* _CONSIGNES À SUIVRE_
[A] D'après l'extrait, quel montant d'aide les Émirats ont-ils fourni au Maroc après les attentats de Casablanca ?
[B] Recopiez fidèlement l'extrait de « Face à la menace » à « algériens et américains. ».

* _EXTRAIT_
------------
Un document daté du 24 février 2010 et classifié par l’ambassadeur Joseph E. LeBaron rapporte une conversation entre le sénateur John Kerry et Cheikh Hamad Ibn Jassim Al Thani, le Premier ministre du Qatar. Pour ce dernier, le président égyptien Moubarak n’est qu’un vieux chef d’État « qui cherche avant tout à mettre son fils à sa place et à contrer l’opposition des Frères musulmans ».
Un télégramme en provenance d’Abou Dhabi, daté de mars 2008, relate comment le ministre d’État Cheikh Hamdan Ibn Zayed a convoqué l’ambassadeur des États-Unis pour l’informer de sa politique à l’égard d’Amman et de Rabat. « La Jordanie et le Maroc entretiennent des relations extrêmement étroites avec les Émirats. Lesquels considèrent qu’il est essentiel de soutenir ces deux États arabes modérés [ils ont fourni une aide de 40 millions de dollars au Maroc après les attentats de Casablanca, NDLR]. Ces relations sont renforcées par les liens personnels qui existent entre les familles régnantes », note l’ambassadeur. « Le roi Abdallah de Jordanie, Mohamed Ibn Zayed Al Nahyan, le chef des forces armées des Émirats, et le prince Andrew de Grande-Bretagne chassent d’ailleurs régulièrement ensemble, au Maroc et en Tanzanie. »
Face à la menace terroriste
Un télégramme daté du 26 juillet 2007 rapporte une discussion entre Frances Fragos Townsend, conseillère à la sécurité intérieure et au contre-terrorisme du président George W. Bush, et Meir Dagan, le patron du Mossad, à Tel-Aviv. L’Israélien se dit préoccupé par la situation de l’Algérie, dont le Sud devient de plus en plus dangereux et où les forces islamistes menacent le pouvoir. « Le Maroc s’adapte mieux à ces questions », conclut Dagan.
Dans les jours qui viennent, WikiLeaks devrait publier une série de documents retraçant les discussions entre responsables algériens et américains.
------------
* _DONNÉES FOURNIES_

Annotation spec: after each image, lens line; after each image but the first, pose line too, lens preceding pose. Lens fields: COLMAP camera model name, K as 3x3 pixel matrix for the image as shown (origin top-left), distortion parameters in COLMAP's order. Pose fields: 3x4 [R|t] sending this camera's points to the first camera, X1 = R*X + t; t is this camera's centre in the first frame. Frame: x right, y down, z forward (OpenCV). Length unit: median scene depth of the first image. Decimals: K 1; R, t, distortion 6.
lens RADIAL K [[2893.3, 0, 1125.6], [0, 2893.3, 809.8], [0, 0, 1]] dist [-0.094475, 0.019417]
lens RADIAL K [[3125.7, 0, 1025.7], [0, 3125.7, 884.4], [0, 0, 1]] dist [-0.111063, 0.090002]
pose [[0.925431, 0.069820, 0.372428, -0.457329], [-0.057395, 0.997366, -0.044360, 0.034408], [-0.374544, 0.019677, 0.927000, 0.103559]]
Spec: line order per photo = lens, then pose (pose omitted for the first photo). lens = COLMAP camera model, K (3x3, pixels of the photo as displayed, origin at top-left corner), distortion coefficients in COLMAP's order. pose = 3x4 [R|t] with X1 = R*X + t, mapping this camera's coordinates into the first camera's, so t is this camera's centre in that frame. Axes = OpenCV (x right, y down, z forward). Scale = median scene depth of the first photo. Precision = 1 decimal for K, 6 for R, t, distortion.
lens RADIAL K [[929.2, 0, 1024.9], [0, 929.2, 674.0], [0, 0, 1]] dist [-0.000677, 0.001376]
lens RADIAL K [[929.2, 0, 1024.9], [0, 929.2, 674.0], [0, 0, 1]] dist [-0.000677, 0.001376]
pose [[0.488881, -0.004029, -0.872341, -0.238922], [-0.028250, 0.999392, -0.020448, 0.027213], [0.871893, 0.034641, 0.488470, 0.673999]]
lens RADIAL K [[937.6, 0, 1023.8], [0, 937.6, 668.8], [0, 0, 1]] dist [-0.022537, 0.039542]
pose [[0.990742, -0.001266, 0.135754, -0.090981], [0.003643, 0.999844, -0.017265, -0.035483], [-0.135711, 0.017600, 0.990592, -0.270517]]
------------
* _RÉPONSES AUX CONSIGNES_
[A] Une aide de 40 millions de dollars.

[B]
Face à la menace terroriste
Un télégramme daté du 26 juillet 2007 rapporte une discussion entre Frances Fragos Townsend, conseillère à la sécurité intérieure et au contre-terrorisme du président George W. Bush, et Meir Dagan, le patron du Mossad, à Tel-Aviv. L’Israélien se dit préoccupé par la situation de l’Algérie, dont le Sud devient de plus en plus dangereux et où les forces islamistes menacent le pouvoir. « Le Maroc s’adapte mieux à ces questions », conclut Dagan.
Dans les jours qui viennent, WikiLeaks devrait publier une série de documents retraçant les discussions entre responsables algériens et américains.